OTC Clearing: Prepare To Pay

Virtually none of the established practices for trading and clearing derivatives will remain unaffected as a result of the implementation of European Market Infrastructure Regulation (EMIR) over the next two years. For some firms these changes are so daunting they will exit the business.
By Joe Parsons(2147488729)
Virtually none of the established practices for trading and clearing derivatives will remain unaffected as a result of the implementation of European Market Infrastructure Regulation (EMIR) over the next two years. For some firms these changes are so daunting they will exit the business. For others the cost may inhibit their involvement. But every sell-side firm planning to engage in OTC central clearing is having to re-evaluate and often redesign aspects of their traditional business.

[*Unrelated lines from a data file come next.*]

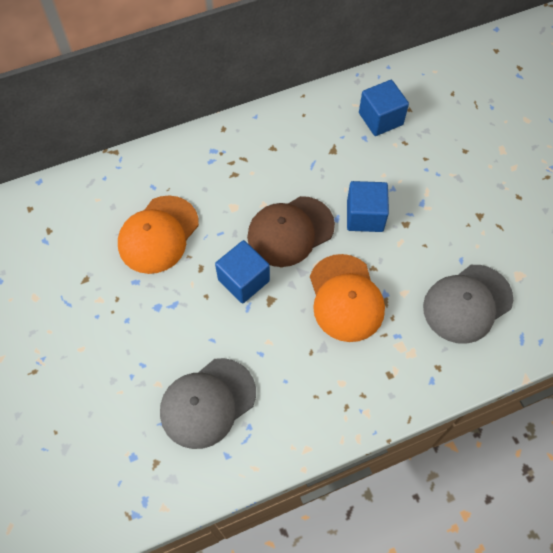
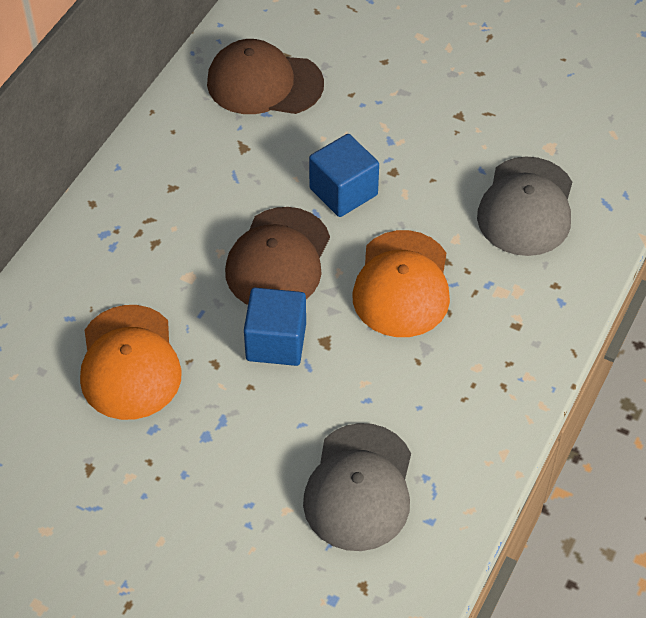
camera: 40 degrees left, 10 degrees down
(345, 298) = (402, 284): orange cap -> orange cap turned 60 degrees clockwise
(380, 119) = (264, 83): blue cube -> brown cap

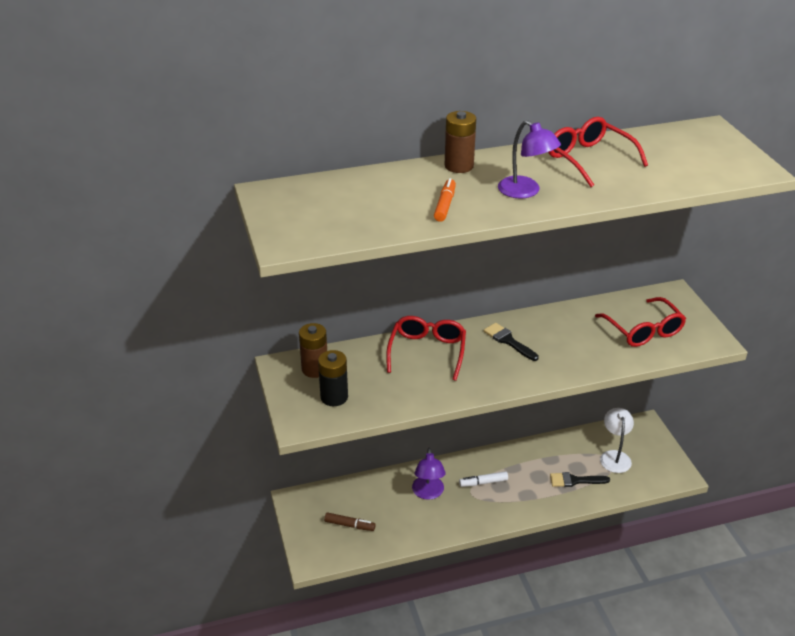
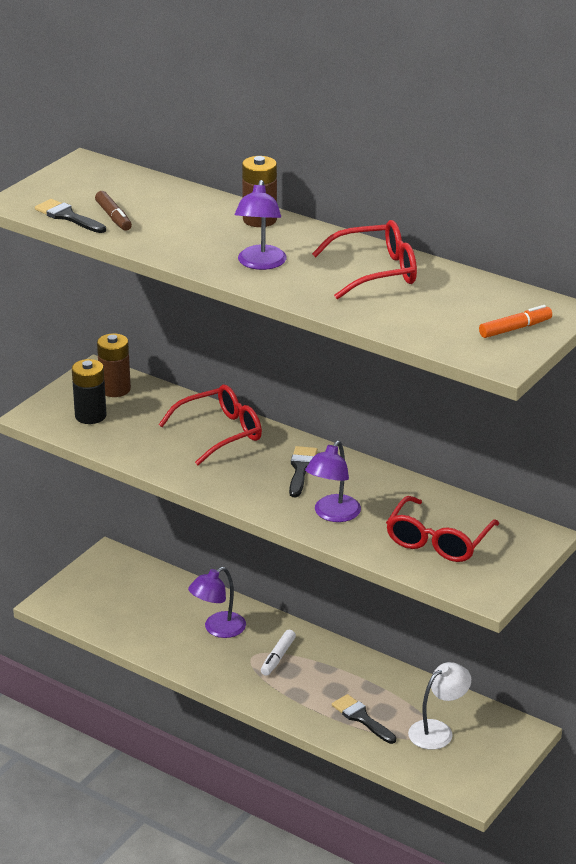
camera: 50 degrees right, 5 degrees down
(343, 233) = (68, 216): none -> black brush
(349, 525) = (117, 603): brown marker -> brown marker (113, 217)
(445, 205) = (178, 239): orange marker -> orange marker (515, 328)
(483, 482) = (278, 657): white marker -> white marker turned 105 degrees counterclockwise
(573, 355) = (333, 514): none -> purple lamp
(589, 159) = (375, 272): red glasses -> red glasses turned 60 degrees clockwise

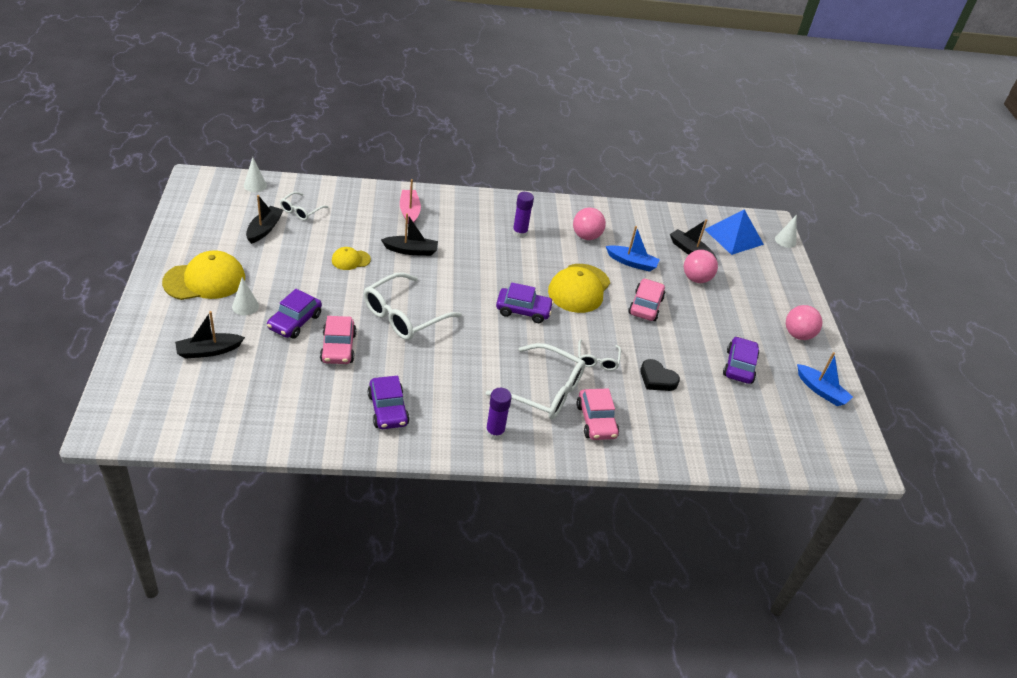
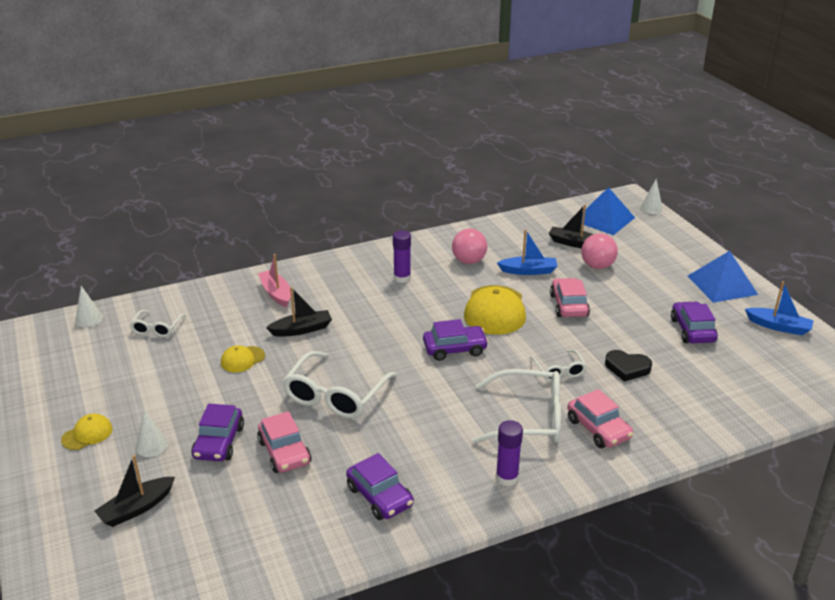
camera: 15 degrees left, 10 degrees down
(205, 280) = (87, 434): yellow cap -> yellow cap, size x0.51
(264, 229) = (126, 359): black boat -> none
(797, 335) = (722, 285): pink ball -> blue pyramid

The disruption is partly mitigated by the long transition process, from early preparations in 2009 to pension fund compliance in 2017 and possibly longer. This is giving firms time to adjust many facets of their clearing business, including client pricing models.

“It is very clear that EMIR is directly increasing costs, in terms of new trade reporting, margining and collateral processing requirements,” says Barry Polak, global head of products, ABN Amro Clearing. “But clients are broadly sympathetic to the new fee levels which are required as a result of EMIR.”

Some banks may consider the return does not justify the investment. Bank of New York’s decision to exit exchange-trade derivatives (ETD) clearing in the U.S. in 2013 was followed in 2014 by a similar move in Europe where the decision to exit OTC clearing was attributed to delays in implementation to 2015-16 leading to a lack of prompt return on the investment. Other banks have rushed to cherry pick big OTC clients, leading to concern that smaller clients might not be serviced as that business would be unprofitable against the cost.

But the largest changes required by the industry are undoubtedly in client margining and collateral management for OTC central clearing.

The credit crisis has been moving this trend towards a more collateralized trading regime anyway but now specific aspects of CCP practices need addressing, says Eugene Stanfield, head of derivatives execution and clearing services at Commerzbank Corporates & Markets. OTC clients, he notes, “will need to set up accounts for same-day margining, systems of handling margining in different currencies, and even adjust to quite basic issues as bank holidays.” CCPs in international markets ignore some national holidays which domestic clients observe. Clients will need to be able to accommodate margin transfers on such dates.

Some of these adjustments will be easier for some clients than others. Initial margin is usually in the form of assets but variation margin is almost invariably cash. However,

“Some clients, such as a fully invested or geared corporate bond fund, may have neither the underlying asset [acceptable to a CCP] nor the cash for both the initial and variation margin. In that instance we work with them to resolve that, for example, by developing their repo and financing capability.” says Jamie Gavin, Newedge’s head of
institutional OTC clearing sales for the U.K.

The main operational choice facing clients adopting a clearing regime for the first time concerns account segregation. The somewhat opaque ESMA CCP authorization programme required CCPs to detail their client account segregation models and asset protection schemes before authorization was granted.

Broadly, however, it comes down to clearing brokers offering individual segregated accounts (ISAs) where individual client assets are isolated, or omnibus segregated accounts (OSAs), where client assets can be commingled with other clients but not the broker’s. Initial responses from clients seemed to indicate a preference for the security of ISAs. But as mandatory clearing approaches OSAs are gathering support.

“New services will incur new costs,” Commerzbank’s Stanfield adds. “Certain choices, for example between ISAs and OSAs, are not simple binary either/or decisions but part of a broad-based adoption of the new regulatory requirements. Early expectations that clients would routinely adopt ISAs are now evolving into a broader recognition of the virtues of OSAs.”